Last year at this time, they were able to boast, as they did incessantly, that more than 80% of Canada’s population (86% actually) lived in the four provinces that already had carbon pricing — Ontario, Alberta, B.C. and Quebec.

But with the election of Premier-designate Jason Kenney and the United Conservative Party in Alberta, and Premier Doug Ford and the Progressive Conservative party in Ontario, that number has been turned on its head.

Today, most of Canada’s population, 59%, lives in the five provinces — Ontario, Alberta, Saskatchewan, Manitoba and New Brunswick — that oppose Trudeau’s carbon tax and are challenging it, or are about to, in court.

That means neither Trudeau nor McKenna can now portray provincial governments opposed to their carbon tax/price as isolated hold-outs.

The fact is they now represent 50% of the provinces with almost 60% of Canada’s population.

Many (although not all) legal experts believe the Trudeau government will eventually win the legal challenges against his carbon tax by the provinces opposing it.

But the fate of Trudeau’s carbon tax won’t be decided in the courts — given the lengthy time it will take to hear all the legal challenges and appeals — but in the Oct. 21 federal election, now exactly six months away.

Since Conservative leader Andrew Scheer has promised to abolish Trudeau’s carbon tax, it will be dead on arrival if he wins a majority government.

If Trudeau wins a majority government on Oct. 21 (or a minority where he can obtain enough support from the opposition parties) his carbon tax will forge ahead.

At that time we’ll presumably learn, since he’s not telling us now, how much higher he plans to hike his carbon tax — currently at $20 per tonne of industrial greenhouse gas emissions, rising to $50 per tonne in 2022 — after 2022.

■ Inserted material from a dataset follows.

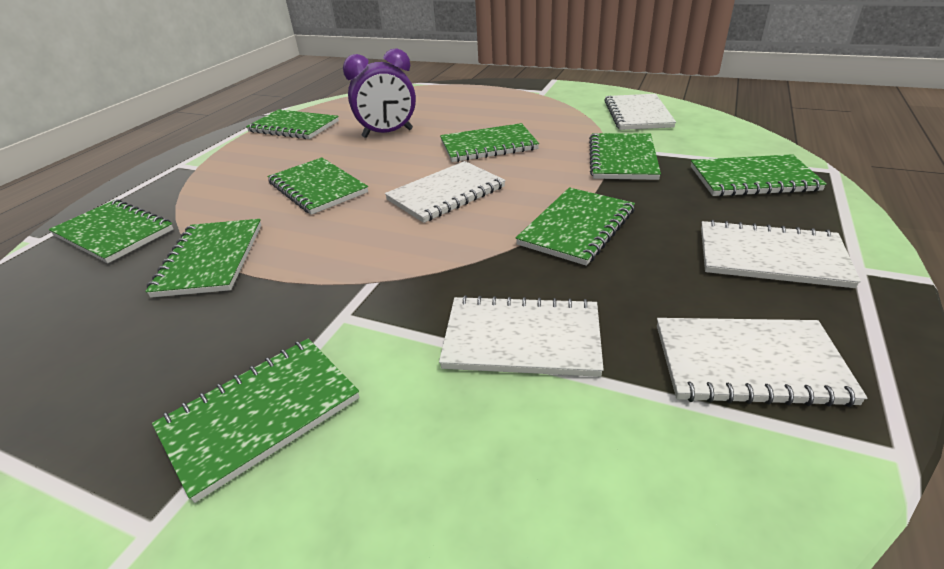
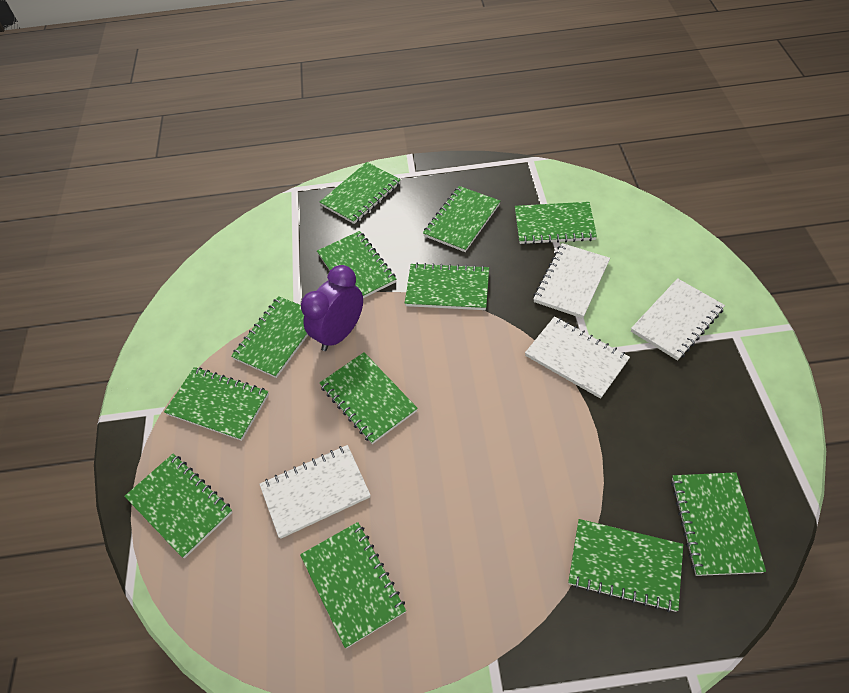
green notebook: [49,199,174,263] [145,219,262,298] [152,338,359,503] [246,109,339,139] [267,157,368,215] [440,123,539,162] [516,188,635,266] [589,133,661,180] [691,154,827,197] = 9 -> [124,454,233,559] [164,367,269,441] [231,296,308,378] [300,522,406,648] [317,231,396,298] [320,162,401,224] [320,352,418,444] [405,263,489,310] [423,186,500,252] [515,202,597,245] [568,519,683,612] [671,472,766,576] = 12
white notebook: [385,161,506,223] [439,295,604,377] [605,94,676,130] [657,318,867,407] [701,220,861,288] = 5 -> [259,445,370,539] [525,316,630,399] [533,243,610,319] [631,278,725,361] = 4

Since the federal government has repeatedly hinted at imposing more “stringent” carbon taxes on Canadians post-2022, Trudeau should tell us going into the Oct. 21 election how much higher he intends to boost his carbon tax, after 2022.

For one thing, if he wins the election, he’ll be in power until 2023.

Surely, if it’s true that, as Trudeau claims, his carbon tax is going to make most Canadian households in the provinces where he’s imposed it richer because of its rebate provisions, that shouldn’t be a problem.

Because if Trudeau’s carbon tax is going to leave most of us better off financially, surely the higher the carbon tax he imposes, the better off we’ll be, right?

Back in the real world, if Trudeau’s carbon tax is going to be a major issue in the Oct. 21 election — as some pollsters say it will be — then it will be one fuelled by political rhetoric rather than reality.

Everyone who’s looked at the numbers knows Trudeau’s current carbon price/tax isn’t going to achieve the commitments he made to the international community to reduce Canada’s emissions to 17% below 2005 levels by 2020 and to 30% below 2005 levels by 2030.

All Trudeau’s carbon tax really is, is virtue signalling.

It’s only actual virtue will be — if one considers it a virtue — that it will reduce emissions more than Scheer’s plan, which we haven’t even seen yet.